The video call looked like his company's leadership. It wasn't. He paid $500,000.
AI deepfake fraud operating at industrial scale, AI Incident Database analysis finds
Deepfake fraud has gone "industrial," according to an analysis from the AI Incident Database. Tools to create tailored, personalized scams — deepfake videos of Swedish journalists, the president of Cyprus, Western Australia's Premier Robert Cook hawking an investment scheme, deepfake doctors promoting skin creams — are no longer niche. They're inexpensive and easy to deploy at scale.
Last year, a finance officer at a Singaporean multinational paid out nearly $500,000 to scammers during what he believed was a video call with his company's leadership. UK consumers are estimated to have lost £9.4bn to fraud in the nine months to November 2025. Frauds, scams, and targeted manipulation made up the largest proportion of reported AI incidents in 11 of the past 12 months.
"Capabilities have suddenly reached that level where fake content can be produced by pretty much anybody," said Simon Mylius, an MIT researcher linked to the AI Incident Database. "There is really effectively no barrier to entry." Fred Heiding, a Harvard researcher who studies AI-powered scams, added: "It's becoming so cheap, almost anyone can use it now. The models are getting really good."

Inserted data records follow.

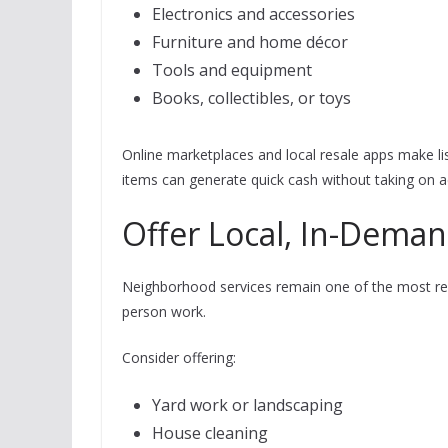
Electronics and accessories
Furniture and home décor
Tools and equipment
Books, collectibles, or toys
Online marketplaces and local resale apps make lis
items can generate quick cash without taking on a
Offer Local, In-Deman
Neighborhood services remain one of the most reli
person work.
Consider offering:
Yard work or landscaping
House cleaning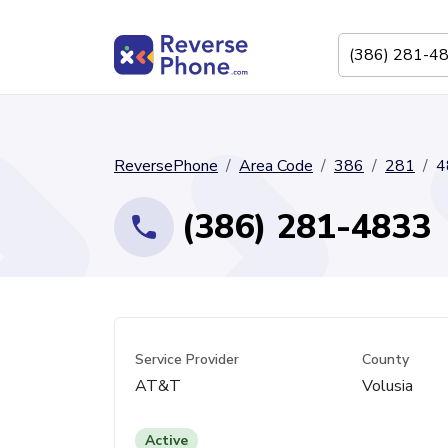
ReversePhone
Area Code
386
281
4
(386) 281-4833
Service Provider
County
AT&T
Volusia
Active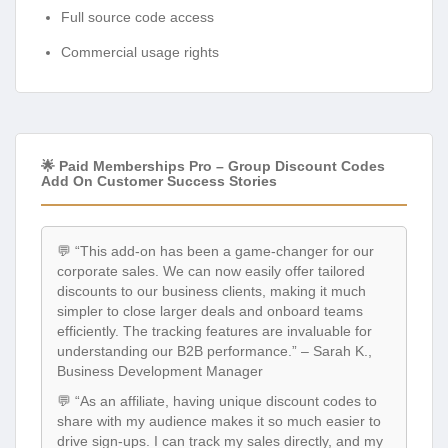
Full source code access
Commercial usage rights
🌟 Paid Memberships Pro – Group Discount Codes
Add On Customer Success Stories
💬 “This add-on has been a game-changer for our
corporate sales. We can now easily offer tailored
discounts to our business clients, making it much
simpler to close larger deals and onboard teams
efficiently. The tracking features are invaluable for
understanding our B2B performance.” – Sarah K.,
Business Development Manager
💬 “As an affiliate, having unique discount codes to
share with my audience makes it so much easier to
drive sign-ups. I can track my sales directly, and my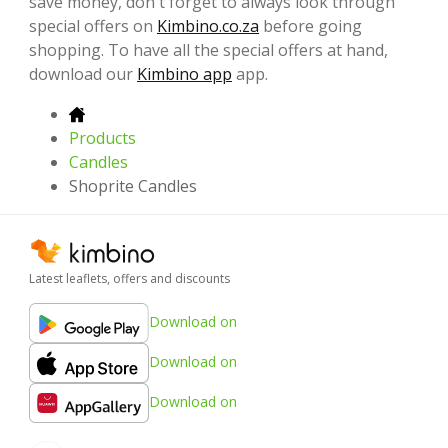
save money, don't forget to always look through
special offers on
Kimbino.co.za
before going
shopping. To have all the special offers at hand,
download our
Kimbino app
app.
Products
Candles
Shoprite Candles
Latest leaflets, offers and discounts
Download on
Download on
Download on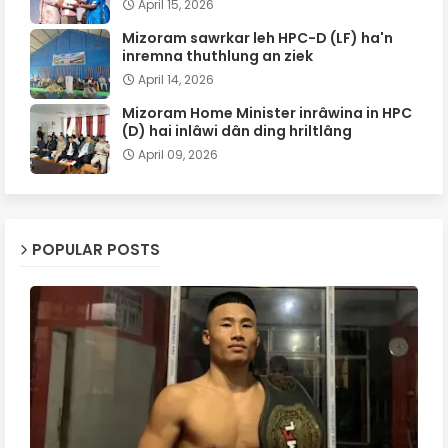
April 15, 2026
Mizoram sawrkar leh HPC-D (LF) ha'n
inremna thuthlung an ziek
April 14, 2026
Mizoram Home Minister inrâwina in HPC
(D) hai inlâwi dân ding hriltlâng
April 09, 2026
POPULAR POSTS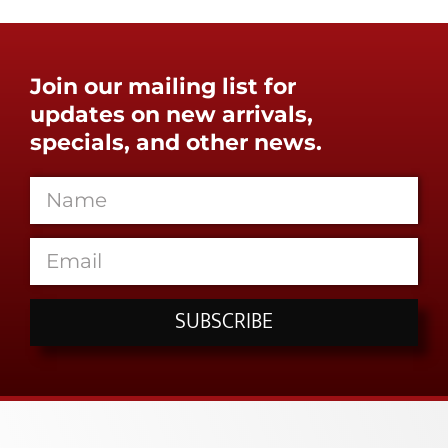
Join our mailing list for
updates on new arrivals,
specials, and other news.
SUBSCRIBE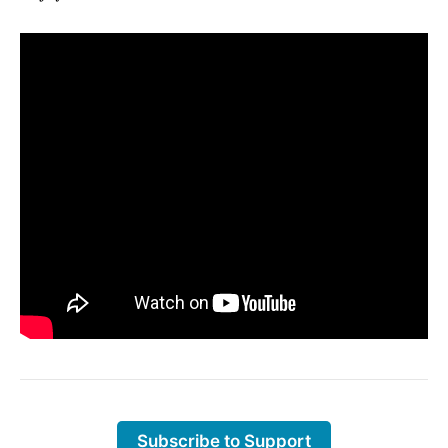
Subscribe to Support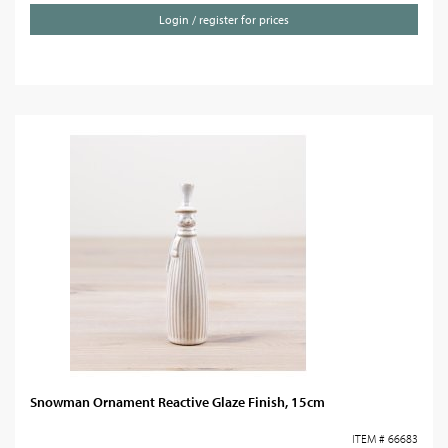
Login / register for prices
Snowman Ornament Reactive Glaze Finish, 15cm
ITEM # 66683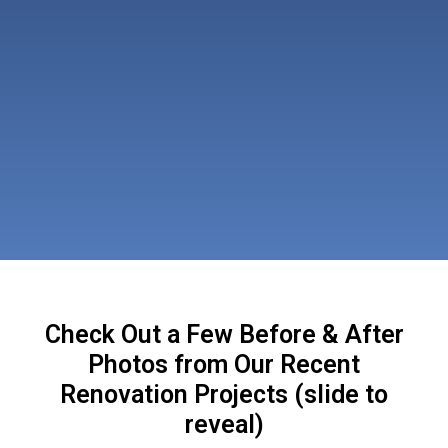
Check Out a Few Before & After
Photos from Our Recent
Renovation Projects (slide to
reveal)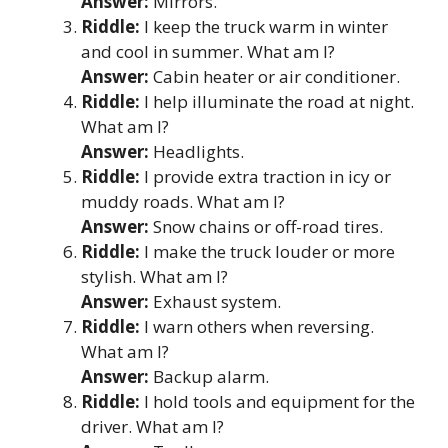
Answer:
Mirrors.
Riddle:
I keep the truck warm in winter
and cool in summer. What am I?
Answer:
Cabin heater or air conditioner.
Riddle:
I help illuminate the road at night.
What am I?
Answer:
Headlights.
Riddle:
I provide extra traction in icy or
muddy roads. What am I?
Answer:
Snow chains or off-road tires.
Riddle:
I make the truck louder or more
stylish. What am I?
Answer:
Exhaust system.
Riddle:
I warn others when reversing.
What am I?
Answer:
Backup alarm.
Riddle:
I hold tools and equipment for the
driver. What am I?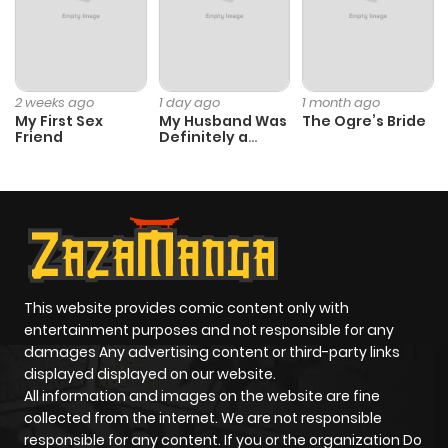
2 weeks ago
1 day ago
1 month ago
My First Sex
My Husband Was
The Ogre’s Bride
Friend
Definitely a
Paladin
This website provides comic content only with
entertainment purposes and not responsible for any
damages Any advertising content or third-party links
displayed displayed on our website.
All information and images on the website are fine
collected from the internet. We are not responsible
responsible for any content. If you or the organization Do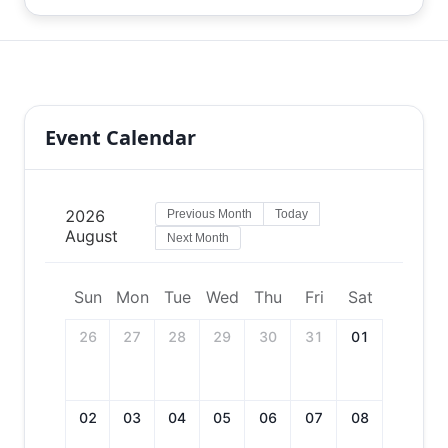
Event Calendar
2026
Previous Month
Today
August
Next Month
Sun
Mon
Tue
Wed
Thu
Fri
Sat
26
27
28
29
30
31
01
02
03
04
05
06
07
08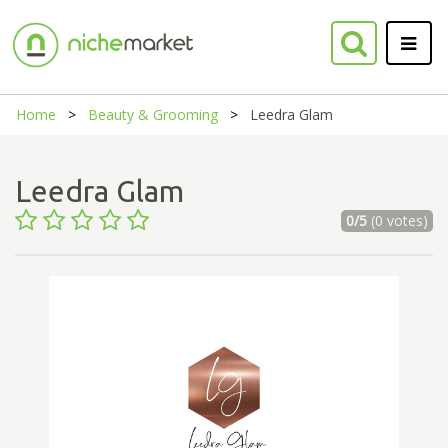
Home
Beauty & Grooming
Leedra Glam
Leedra Glam
0/5
(0 votes)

Jason Rebholz, CEO of the AI security company Evoke, posted a job listing and was immediately contacted by a deepfake candidate. The video took nearly a minute to load. The background was "extremely fake." He went through with the interview anyway, not wanting to confront the candidate directly. He still doesn't know what the scammer wanted. "If we're getting targeted with this," he said, "everyone's getting targeted with it."